Definition of the tipping point I have seen this mentioned in papers (e.g. here). I have a vague idea that a tipping point of a dynamical system is the state where small fluctuations can cause major changes in behavior.
Is there a rigorous (or at least clearer) definition of what a tipping point means in math?
 A: There is no consensus on defining tipping points, but in many contexts that concern dynamical systems, it is usually some kind of bifurcation.
A bifurcation is a sudden change of the dynamics of a dynamical system when a parameter is infinitesimally changed.
There are some kinds of bifurcations that I would not expect to be referred to as tipping points, namely those which do not lead to a first-order discontinuity in phase space.

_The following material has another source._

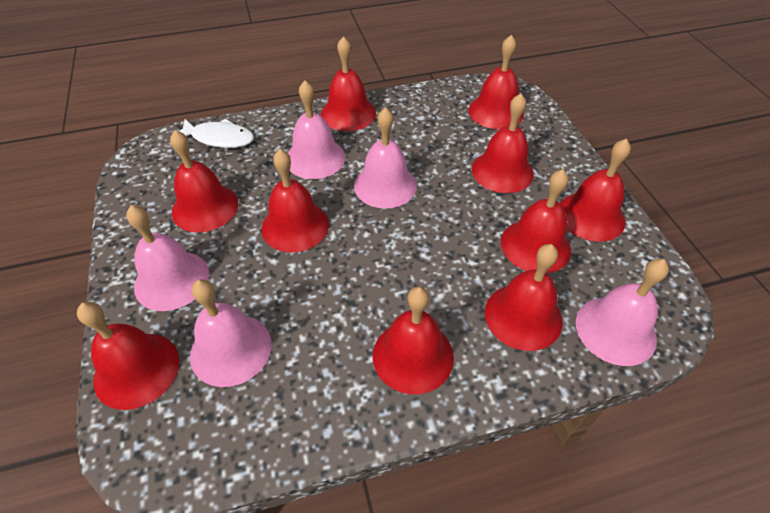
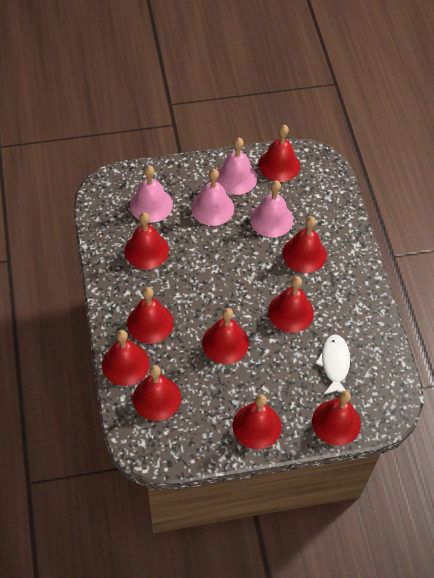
pink bell: 5 -> 4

By first-order discontinuity, I mean that reasonable observables of the dynamics are discontinuous with respect to a parameter (a jump in the bifurcation diagram), as opposed to their derivative being discontinuous (a kink in the bifurcation diagram).

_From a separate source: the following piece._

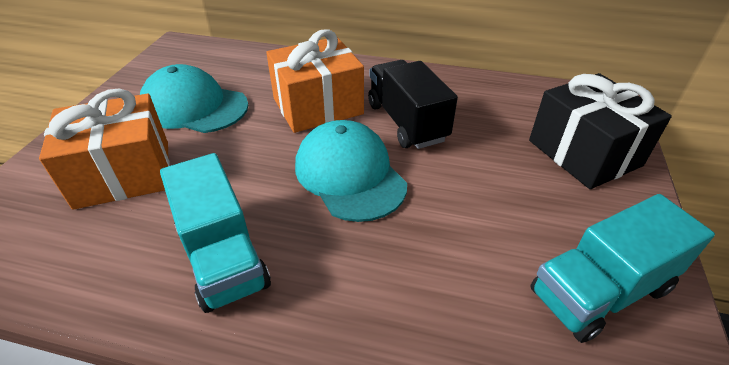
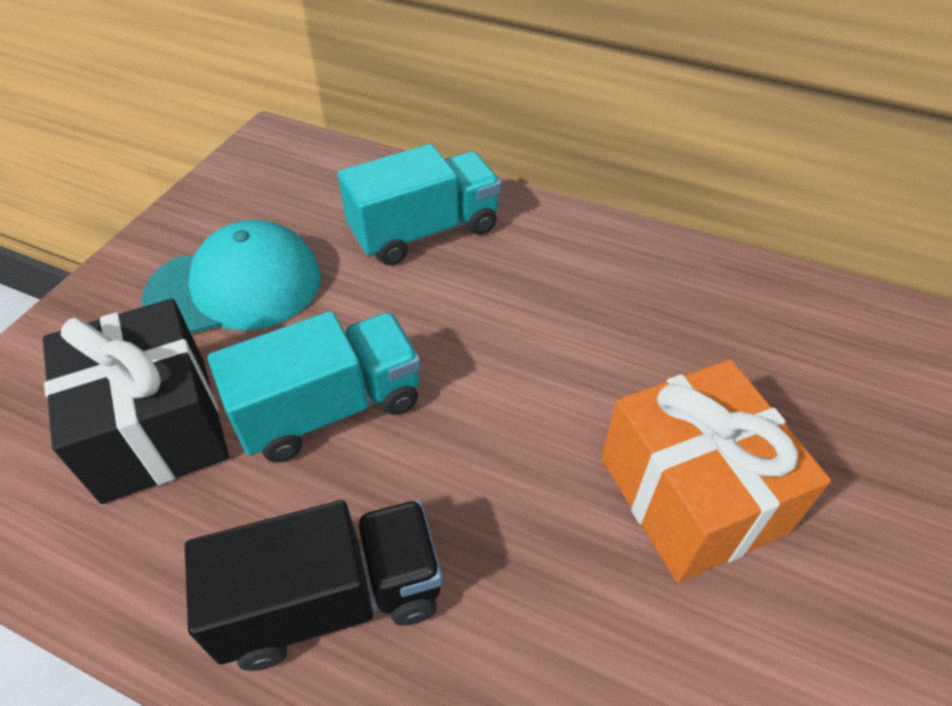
orange gift: 2 -> 1
turquoise cap: 2 -> 1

This equivalent to the union of attractors undergoing a discontinuous change.
For example, period doublings are only second-order discontinuous and thus usually not considered tipping points.
Often tipping points are considered to happen in a noise-free version of the actual dynamics or a comparable simplification.
A typical example for this is when the tipping point makes the system bistable, and the other attractor becomes relevant as it can be reached through noise.